- Brief: Rewrite the lines of the items starting at the line containing "common name: Indian grass" and ending at the line containing "genus: Lycoperdon", including both of those lines. Switch "common name" to "vernacular name" throughout and leave everything else unchanged.

- Information provided:
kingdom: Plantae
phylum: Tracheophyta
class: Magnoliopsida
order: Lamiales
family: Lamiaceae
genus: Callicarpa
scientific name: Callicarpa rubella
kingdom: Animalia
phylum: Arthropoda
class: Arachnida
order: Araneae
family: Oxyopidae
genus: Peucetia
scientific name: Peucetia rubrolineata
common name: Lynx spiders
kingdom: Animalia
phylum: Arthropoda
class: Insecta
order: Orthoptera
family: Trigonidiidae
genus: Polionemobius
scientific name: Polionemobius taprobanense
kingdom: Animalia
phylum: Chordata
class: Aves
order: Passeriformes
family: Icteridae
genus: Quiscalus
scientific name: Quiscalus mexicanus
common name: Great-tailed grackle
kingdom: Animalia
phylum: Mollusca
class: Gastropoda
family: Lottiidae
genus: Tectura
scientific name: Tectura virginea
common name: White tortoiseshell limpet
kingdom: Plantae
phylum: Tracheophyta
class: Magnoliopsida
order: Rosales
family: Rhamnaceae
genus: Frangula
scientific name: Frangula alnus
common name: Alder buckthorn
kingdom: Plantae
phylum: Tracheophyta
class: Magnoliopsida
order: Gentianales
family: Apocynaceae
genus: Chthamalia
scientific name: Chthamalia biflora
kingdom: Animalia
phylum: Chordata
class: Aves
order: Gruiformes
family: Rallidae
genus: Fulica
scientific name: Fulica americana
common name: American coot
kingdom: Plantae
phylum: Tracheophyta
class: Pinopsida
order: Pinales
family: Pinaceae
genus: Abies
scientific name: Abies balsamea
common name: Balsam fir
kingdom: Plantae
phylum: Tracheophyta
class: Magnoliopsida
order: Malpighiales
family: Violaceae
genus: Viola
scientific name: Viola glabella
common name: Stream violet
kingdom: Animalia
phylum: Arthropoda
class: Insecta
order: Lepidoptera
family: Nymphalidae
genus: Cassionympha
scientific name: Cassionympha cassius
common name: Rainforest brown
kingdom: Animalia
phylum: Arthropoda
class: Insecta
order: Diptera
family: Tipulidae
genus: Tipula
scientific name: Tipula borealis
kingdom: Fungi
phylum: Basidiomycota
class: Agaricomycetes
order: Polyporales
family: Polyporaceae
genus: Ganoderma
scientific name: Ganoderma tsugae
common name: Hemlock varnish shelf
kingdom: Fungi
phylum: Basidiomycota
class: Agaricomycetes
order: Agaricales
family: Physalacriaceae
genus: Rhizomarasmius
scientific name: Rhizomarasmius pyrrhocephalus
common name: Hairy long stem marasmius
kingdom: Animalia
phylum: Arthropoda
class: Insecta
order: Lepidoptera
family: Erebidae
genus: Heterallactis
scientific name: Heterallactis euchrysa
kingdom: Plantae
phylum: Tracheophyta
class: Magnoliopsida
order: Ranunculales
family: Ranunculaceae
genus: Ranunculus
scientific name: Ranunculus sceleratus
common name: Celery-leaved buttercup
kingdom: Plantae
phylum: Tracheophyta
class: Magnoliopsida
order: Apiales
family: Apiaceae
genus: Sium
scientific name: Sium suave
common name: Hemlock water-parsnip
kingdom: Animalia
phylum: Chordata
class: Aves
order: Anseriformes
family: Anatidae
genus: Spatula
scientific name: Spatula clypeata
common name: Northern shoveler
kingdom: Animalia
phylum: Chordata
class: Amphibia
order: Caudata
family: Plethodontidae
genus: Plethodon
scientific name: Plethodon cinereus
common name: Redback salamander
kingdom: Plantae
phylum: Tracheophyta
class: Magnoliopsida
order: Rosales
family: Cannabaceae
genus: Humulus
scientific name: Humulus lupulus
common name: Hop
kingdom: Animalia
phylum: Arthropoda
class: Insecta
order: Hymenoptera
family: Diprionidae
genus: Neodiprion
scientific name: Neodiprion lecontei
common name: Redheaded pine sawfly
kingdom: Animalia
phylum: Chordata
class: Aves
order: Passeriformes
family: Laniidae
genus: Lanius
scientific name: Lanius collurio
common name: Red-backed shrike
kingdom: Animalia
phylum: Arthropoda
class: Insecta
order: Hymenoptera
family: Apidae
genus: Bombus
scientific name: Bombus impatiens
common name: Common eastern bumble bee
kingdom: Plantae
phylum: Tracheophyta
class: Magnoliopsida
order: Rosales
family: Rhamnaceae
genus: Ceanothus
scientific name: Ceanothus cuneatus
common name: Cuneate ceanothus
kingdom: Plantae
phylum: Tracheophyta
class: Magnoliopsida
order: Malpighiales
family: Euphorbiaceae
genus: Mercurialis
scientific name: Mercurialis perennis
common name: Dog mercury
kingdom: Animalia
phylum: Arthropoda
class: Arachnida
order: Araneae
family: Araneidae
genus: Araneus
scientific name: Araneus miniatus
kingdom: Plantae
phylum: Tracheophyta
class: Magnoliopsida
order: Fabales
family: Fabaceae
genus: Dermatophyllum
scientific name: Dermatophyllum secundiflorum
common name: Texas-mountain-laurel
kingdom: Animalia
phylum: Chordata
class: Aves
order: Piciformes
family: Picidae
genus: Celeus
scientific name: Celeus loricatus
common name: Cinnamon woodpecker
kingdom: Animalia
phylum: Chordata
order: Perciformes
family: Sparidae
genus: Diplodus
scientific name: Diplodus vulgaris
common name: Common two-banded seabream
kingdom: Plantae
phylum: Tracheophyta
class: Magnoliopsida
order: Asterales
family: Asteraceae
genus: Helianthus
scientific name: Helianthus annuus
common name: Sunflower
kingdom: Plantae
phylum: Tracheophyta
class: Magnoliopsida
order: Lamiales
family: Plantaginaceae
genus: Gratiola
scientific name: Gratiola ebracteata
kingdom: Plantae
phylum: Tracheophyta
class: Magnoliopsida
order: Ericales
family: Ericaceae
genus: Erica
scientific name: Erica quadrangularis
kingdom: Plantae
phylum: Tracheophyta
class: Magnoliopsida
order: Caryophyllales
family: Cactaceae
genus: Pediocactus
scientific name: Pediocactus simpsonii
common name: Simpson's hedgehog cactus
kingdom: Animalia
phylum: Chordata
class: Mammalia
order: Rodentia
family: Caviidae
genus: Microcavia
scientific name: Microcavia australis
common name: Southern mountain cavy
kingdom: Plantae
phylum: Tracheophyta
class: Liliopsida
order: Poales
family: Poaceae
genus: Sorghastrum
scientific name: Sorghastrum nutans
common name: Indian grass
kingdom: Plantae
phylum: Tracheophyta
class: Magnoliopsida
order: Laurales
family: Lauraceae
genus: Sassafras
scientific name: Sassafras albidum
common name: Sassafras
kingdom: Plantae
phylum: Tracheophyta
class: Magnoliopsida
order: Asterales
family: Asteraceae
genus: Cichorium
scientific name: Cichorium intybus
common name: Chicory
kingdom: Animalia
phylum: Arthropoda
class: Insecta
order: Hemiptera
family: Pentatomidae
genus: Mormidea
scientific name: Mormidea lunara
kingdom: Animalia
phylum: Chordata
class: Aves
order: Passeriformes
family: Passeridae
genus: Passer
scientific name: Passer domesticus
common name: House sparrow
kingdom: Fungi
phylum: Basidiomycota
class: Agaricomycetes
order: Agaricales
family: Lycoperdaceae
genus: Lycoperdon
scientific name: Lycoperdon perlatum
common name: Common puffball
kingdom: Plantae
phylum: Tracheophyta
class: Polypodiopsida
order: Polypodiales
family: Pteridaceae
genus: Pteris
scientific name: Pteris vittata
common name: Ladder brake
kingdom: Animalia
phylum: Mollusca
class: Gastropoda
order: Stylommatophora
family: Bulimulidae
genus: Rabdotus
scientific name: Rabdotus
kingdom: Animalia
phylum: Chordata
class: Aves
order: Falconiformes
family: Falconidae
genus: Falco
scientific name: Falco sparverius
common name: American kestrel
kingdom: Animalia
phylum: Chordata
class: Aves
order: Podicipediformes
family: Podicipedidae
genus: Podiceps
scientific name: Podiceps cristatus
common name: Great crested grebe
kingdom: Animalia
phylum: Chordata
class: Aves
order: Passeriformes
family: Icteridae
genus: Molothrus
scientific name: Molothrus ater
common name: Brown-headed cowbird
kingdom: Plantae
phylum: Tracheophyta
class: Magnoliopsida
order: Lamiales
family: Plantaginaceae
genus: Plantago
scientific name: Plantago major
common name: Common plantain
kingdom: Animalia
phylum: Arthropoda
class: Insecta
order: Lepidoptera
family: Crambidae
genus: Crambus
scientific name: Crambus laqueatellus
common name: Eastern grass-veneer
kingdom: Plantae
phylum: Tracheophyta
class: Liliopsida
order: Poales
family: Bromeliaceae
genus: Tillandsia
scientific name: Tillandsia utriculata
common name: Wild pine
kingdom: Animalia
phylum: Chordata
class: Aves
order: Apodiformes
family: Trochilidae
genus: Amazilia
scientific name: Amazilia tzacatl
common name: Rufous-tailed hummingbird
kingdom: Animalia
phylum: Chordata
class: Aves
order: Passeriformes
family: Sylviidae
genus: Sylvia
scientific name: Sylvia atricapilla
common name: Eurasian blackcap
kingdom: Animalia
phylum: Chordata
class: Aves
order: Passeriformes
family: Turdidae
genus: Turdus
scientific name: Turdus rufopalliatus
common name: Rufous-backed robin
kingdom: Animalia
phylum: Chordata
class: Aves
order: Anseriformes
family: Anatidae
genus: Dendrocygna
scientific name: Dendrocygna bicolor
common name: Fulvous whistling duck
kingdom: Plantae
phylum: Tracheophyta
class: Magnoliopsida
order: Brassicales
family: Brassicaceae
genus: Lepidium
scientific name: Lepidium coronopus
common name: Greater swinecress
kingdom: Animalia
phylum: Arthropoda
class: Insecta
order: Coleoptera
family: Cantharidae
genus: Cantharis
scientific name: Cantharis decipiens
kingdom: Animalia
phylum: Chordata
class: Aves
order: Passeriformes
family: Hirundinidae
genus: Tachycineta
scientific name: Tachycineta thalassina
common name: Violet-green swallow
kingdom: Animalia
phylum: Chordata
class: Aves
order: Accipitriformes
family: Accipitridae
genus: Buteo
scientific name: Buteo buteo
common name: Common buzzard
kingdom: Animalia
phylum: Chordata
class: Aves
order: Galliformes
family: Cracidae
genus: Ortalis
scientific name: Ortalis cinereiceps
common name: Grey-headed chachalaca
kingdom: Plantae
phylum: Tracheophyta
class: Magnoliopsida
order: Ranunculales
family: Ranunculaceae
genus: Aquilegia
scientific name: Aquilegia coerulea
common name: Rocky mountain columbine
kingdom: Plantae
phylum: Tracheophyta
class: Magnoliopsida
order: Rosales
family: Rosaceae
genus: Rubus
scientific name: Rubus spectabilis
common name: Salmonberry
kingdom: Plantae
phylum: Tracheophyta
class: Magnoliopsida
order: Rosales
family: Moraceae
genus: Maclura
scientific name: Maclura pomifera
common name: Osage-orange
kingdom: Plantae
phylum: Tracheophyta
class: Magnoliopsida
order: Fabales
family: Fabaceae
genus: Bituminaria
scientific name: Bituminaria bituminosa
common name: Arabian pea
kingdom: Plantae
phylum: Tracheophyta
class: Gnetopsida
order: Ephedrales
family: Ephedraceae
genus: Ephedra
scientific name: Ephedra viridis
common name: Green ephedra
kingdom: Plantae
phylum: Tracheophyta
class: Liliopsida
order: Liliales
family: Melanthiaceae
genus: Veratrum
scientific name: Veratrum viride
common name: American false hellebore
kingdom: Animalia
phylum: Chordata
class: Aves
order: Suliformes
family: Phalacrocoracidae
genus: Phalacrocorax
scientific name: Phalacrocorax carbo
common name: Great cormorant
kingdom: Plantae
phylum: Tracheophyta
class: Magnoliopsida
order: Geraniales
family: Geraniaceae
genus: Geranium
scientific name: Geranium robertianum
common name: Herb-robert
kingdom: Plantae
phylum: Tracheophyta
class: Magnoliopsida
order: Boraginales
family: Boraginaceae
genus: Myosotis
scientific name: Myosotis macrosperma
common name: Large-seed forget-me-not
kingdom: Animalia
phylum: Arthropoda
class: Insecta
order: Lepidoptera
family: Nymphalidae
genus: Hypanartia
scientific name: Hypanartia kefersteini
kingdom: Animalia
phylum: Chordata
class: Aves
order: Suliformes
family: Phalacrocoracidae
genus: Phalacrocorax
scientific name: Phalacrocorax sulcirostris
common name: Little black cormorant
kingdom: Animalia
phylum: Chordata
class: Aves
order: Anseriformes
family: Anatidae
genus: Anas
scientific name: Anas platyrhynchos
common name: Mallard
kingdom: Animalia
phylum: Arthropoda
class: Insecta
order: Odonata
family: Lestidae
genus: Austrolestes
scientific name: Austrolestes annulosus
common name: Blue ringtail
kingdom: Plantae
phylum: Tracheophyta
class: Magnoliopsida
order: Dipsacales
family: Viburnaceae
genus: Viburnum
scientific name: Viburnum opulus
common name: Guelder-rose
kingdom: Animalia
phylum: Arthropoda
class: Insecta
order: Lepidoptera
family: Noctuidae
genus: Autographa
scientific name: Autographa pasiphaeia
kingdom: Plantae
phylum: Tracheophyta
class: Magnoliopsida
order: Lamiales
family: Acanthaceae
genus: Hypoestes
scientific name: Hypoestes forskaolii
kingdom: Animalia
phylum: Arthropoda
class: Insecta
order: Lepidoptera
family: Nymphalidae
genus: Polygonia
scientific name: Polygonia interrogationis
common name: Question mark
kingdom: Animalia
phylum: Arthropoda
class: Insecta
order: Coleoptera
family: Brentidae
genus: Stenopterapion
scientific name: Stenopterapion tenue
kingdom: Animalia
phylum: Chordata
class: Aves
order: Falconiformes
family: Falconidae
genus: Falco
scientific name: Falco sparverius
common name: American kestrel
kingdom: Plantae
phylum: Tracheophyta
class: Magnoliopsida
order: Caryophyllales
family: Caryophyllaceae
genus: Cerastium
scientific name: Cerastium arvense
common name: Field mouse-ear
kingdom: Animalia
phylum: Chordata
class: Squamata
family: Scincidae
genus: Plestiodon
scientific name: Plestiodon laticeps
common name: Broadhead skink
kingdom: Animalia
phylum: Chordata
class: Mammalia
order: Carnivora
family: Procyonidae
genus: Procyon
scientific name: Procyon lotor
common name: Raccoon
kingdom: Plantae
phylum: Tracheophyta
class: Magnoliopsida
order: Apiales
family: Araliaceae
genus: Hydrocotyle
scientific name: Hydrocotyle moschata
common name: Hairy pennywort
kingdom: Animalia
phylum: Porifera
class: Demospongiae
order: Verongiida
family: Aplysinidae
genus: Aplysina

- Solution to this task:
vernacular name: Indian grass
kingdom: Plantae
phylum: Tracheophyta
class: Magnoliopsida
order: Laurales
family: Lauraceae
genus: Sassafras
scientific name: Sassafras albidum
vernacular name: Sassafras
kingdom: Plantae
phylum: Tracheophyta
class: Magnoliopsida
order: Asterales
family: Asteraceae
genus: Cichorium
scientific name: Cichorium intybus
vernacular name: Chicory
kingdom: Animalia
phylum: Arthropoda
class: Insecta
order: Hemiptera
family: Pentatomidae
genus: Mormidea
scientific name: Mormidea lunara
kingdom: Animalia
phylum: Chordata
class: Aves
order: Passeriformes
family: Passeridae
genus: Passer
scientific name: Passer domesticus
vernacular name: House sparrow
kingdom: Fungi
phylum: Basidiomycota
class: Agaricomycetes
order: Agaricales
family: Lycoperdaceae
genus: Lycoperdon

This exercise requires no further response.